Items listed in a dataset
******

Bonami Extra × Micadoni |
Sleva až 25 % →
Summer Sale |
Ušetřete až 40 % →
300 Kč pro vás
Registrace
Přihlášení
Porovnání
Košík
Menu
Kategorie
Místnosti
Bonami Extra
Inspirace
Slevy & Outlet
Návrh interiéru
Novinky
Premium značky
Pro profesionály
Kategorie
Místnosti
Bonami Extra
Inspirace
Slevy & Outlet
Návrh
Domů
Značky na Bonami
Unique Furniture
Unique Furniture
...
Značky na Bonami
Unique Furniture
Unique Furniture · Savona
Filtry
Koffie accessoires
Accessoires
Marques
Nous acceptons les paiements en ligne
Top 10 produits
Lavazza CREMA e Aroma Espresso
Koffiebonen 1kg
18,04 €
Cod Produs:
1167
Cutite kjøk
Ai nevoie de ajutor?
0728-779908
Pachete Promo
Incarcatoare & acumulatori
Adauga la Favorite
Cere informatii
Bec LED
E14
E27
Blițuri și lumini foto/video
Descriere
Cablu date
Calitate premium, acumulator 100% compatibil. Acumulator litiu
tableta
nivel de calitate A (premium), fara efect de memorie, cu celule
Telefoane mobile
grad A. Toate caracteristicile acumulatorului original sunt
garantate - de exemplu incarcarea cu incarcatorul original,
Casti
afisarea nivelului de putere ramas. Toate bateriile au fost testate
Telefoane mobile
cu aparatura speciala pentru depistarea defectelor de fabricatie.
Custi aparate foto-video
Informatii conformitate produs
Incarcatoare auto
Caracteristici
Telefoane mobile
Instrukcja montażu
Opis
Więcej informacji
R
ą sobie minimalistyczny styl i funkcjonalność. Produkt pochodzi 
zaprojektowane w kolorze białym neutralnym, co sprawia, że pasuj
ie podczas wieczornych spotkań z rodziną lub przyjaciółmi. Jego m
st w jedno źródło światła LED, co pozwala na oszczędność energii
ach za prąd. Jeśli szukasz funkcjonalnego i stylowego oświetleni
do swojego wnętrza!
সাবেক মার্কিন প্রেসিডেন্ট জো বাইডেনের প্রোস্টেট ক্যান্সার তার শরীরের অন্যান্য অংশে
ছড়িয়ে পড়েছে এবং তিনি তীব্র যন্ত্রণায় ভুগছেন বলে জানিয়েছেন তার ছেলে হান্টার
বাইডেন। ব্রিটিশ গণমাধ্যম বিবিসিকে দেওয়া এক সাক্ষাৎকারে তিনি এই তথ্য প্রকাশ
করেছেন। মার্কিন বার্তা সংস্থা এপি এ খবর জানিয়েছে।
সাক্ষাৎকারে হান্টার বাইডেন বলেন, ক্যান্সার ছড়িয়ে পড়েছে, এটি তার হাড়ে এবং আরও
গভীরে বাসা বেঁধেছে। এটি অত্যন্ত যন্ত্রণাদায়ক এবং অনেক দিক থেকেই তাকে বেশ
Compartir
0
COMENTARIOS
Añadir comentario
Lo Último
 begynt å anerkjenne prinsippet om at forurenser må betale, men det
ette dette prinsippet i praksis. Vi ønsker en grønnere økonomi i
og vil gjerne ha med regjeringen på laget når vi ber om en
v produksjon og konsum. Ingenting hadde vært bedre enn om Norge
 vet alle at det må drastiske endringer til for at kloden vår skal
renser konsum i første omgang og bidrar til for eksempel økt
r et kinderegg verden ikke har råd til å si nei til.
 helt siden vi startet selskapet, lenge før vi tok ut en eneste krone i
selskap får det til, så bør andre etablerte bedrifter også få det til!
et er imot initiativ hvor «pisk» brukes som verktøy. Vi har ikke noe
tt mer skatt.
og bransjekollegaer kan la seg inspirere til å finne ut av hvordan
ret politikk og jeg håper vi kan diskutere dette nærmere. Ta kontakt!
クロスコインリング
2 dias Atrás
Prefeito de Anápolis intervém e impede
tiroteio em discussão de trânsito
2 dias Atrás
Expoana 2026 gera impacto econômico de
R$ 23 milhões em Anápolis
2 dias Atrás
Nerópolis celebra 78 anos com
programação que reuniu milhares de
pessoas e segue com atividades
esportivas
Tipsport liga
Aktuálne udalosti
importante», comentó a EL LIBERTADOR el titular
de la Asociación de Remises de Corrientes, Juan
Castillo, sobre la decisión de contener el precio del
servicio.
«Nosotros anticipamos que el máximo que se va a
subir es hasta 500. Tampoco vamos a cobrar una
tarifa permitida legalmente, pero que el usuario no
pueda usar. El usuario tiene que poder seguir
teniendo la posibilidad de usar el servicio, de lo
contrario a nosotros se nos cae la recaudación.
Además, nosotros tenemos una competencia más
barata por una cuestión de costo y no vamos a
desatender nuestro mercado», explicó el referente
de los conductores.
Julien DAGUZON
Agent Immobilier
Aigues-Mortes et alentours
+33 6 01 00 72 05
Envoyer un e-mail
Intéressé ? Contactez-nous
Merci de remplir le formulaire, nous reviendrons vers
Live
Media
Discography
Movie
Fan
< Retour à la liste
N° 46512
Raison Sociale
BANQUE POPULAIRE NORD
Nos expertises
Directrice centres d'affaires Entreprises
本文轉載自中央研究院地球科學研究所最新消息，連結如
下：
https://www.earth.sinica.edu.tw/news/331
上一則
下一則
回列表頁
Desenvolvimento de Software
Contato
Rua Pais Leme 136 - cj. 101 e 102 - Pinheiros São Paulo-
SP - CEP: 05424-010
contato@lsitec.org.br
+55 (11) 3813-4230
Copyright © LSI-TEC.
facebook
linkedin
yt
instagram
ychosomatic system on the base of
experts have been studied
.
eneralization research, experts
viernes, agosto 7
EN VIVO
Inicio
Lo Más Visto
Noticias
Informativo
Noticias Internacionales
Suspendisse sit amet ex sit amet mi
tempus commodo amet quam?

******

In full and without deviation, reproduce the entries above.

Bonami Extra × Micadoni |
Sleva až 25 % →
Summer Sale |
Ušetřete až 40 % →
300 Kč pro vás
Registrace
Přihlášení
Porovnání
Košík
Menu
Kategorie
Místnosti
Bonami Extra
Inspirace
Slevy & Outlet
Návrh interiéru
Novinky
Premium značky
Pro profesionály
Kategorie
Místnosti
Bonami Extra
Inspirace
Slevy & Outlet
Návrh
Domů
Značky na Bonami
Unique Furniture
Unique Furniture
...
Značky na Bonami
Unique Furniture
Unique Furniture · Savona
Filtry
Koffie accessoires
Accessoires
Marques
Nous acceptons les paiements en ligne
Top 10 produits
Lavazza CREMA e Aroma Espresso
Koffiebonen 1kg
18,04 €
Cod Produs:
1167
Cutite kjøk
Ai nevoie de ajutor?
0728-779908
Pachete Promo
Incarcatoare & acumulatori
Adauga la Favorite
Cere informatii
Bec LED
E14
E27
Blițuri și lumini foto/video
Descriere
Cablu date
Calitate premium, acumulator 100% compatibil. Acumulator litiu
tableta
nivel de calitate A (premium), fara efect de memorie, cu celule
Telefoane mobile
grad A. Toate caracteristicile acumulatorului original sunt
garantate - de exemplu incarcarea cu incarcatorul original,
Casti
afisarea nivelului de putere ramas. Toate bateriile au fost testate
Telefoane mobile
cu aparatura speciala pentru depistarea defectelor de fabricatie.
Custi aparate foto-video
Informatii conformitate produs
Incarcatoare auto
Caracteristici
Telefoane mobile
Instrukcja montażu
Opis
Więcej informacji
R
ą sobie minimalistyczny styl i funkcjonalność. Produkt pochodzi 
zaprojektowane w kolorze białym neutralnym, co sprawia, że pasuj
ie podczas wieczornych spotkań z rodziną lub przyjaciółmi. Jego m
st w jedno źródło światła LED, co pozwala na oszczędność energii
ach za prąd. Jeśli szukasz funkcjonalnego i stylowego oświetleni
do swojego wnętrza!
সাবেক মার্কিন প্রেসিডেন্ট জো বাইডেনের প্রোস্টেট ক্যান্সার তার শরীরের অন্যান্য অংশে
ছড়িয়ে পড়েছে এবং তিনি তীব্র যন্ত্রণায় ভুগছেন বলে জানিয়েছেন তার ছেলে হান্টার
বাইডেন। ব্রিটিশ গণমাধ্যম বিবিসিকে দেওয়া এক সাক্ষাৎকারে তিনি এই তথ্য প্রকাশ
করেছেন। মার্কিন বার্তা সংস্থা এপি এ খবর জানিয়েছে।
সাক্ষাৎকারে হান্টার বাইডেন বলেন, ক্যান্সার ছড়িয়ে পড়েছে, এটি তার হাড়ে এবং আরও
গভীরে বাসা বেঁধেছে। এটি অত্যন্ত যন্ত্রণাদায়ক এবং অনেক দিক থেকেই তাকে বেশ
Compartir
0
COMENTARIOS
Añadir comentario
Lo Último
 begynt å anerkjenne prinsippet om at forurenser må betale, men det
ette dette prinsippet i praksis. Vi ønsker en grønnere økonomi i
og vil gjerne ha med regjeringen på laget når vi ber om en
v produksjon og konsum. Ingenting hadde vært bedre enn om Norge
 vet alle at det må drastiske endringer til for at kloden vår skal
renser konsum i første omgang og bidrar til for eksempel økt
r et kinderegg verden ikke har råd til å si nei til.
 helt siden vi startet selskapet, lenge før vi tok ut en eneste krone i
selskap får det til, så bør andre etablerte bedrifter også få det til!
et er imot initiativ hvor «pisk» brukes som verktøy. Vi har ikke noe
tt mer skatt.
og bransjekollegaer kan la seg inspirere til å finne ut av hvordan
ret politikk og jeg håper vi kan diskutere dette nærmere. Ta kontakt!
クロスコインリング
2 dias Atrás
Prefeito de Anápolis intervém e impede
tiroteio em discussão de trânsito
2 dias Atrás
Expoana 2026 gera impacto econômico de
R$ 23 milhões em Anápolis
2 dias Atrás
Nerópolis celebra 78 anos com
programação que reuniu milhares de
pessoas e segue com atividades
esportivas
Tipsport liga
Aktuálne udalosti
importante», comentó a EL LIBERTADOR el titular
de la Asociación de Remises de Corrientes, Juan
Castillo, sobre la decisión de contener el precio del
servicio.
«Nosotros anticipamos que el máximo que se va a
subir es hasta 500. Tampoco vamos a cobrar una
tarifa permitida legalmente, pero que el usuario no
pueda usar. El usuario tiene que poder seguir
teniendo la posibilidad de usar el servicio, de lo
contrario a nosotros se nos cae la recaudación.
Además, nosotros tenemos una competencia más
barata por una cuestión de costo y no vamos a
desatender nuestro mercado», explicó el referente
de los conductores.
Julien DAGUZON
Agent Immobilier
Aigues-Mortes et alentours
+33 6 01 00 72 05
Envoyer un e-mail
Intéressé ? Contactez-nous
Merci de remplir le formulaire, nous reviendrons vers
Live
Media
Discography
Movie
Fan
< Retour à la liste
N° 46512
Raison Sociale
BANQUE POPULAIRE NORD
Nos expertises
Directrice centres d'affaires Entreprises
本文轉載自中央研究院地球科學研究所最新消息，連結如
下：
https://www.earth.sinica.edu.tw/news/331
上一則
下一則
回列表頁
Desenvolvimento de Software
Contato
Rua Pais Leme 136 - cj. 101 e 102 - Pinheiros São Paulo-
SP - CEP: 05424-010
contato@lsitec.org.br
+55 (11) 3813-4230
Copyright © LSI-TEC.
facebook
linkedin
yt
instagram
ychosomatic system on the base of
experts have been studied
.
eneralization research, experts
viernes, agosto 7
EN VIVO
Inicio
Lo Más Visto
Noticias
Informativo
Noticias Internacionales
Suspendisse sit amet ex sit amet mi
tempus commodo amet quam?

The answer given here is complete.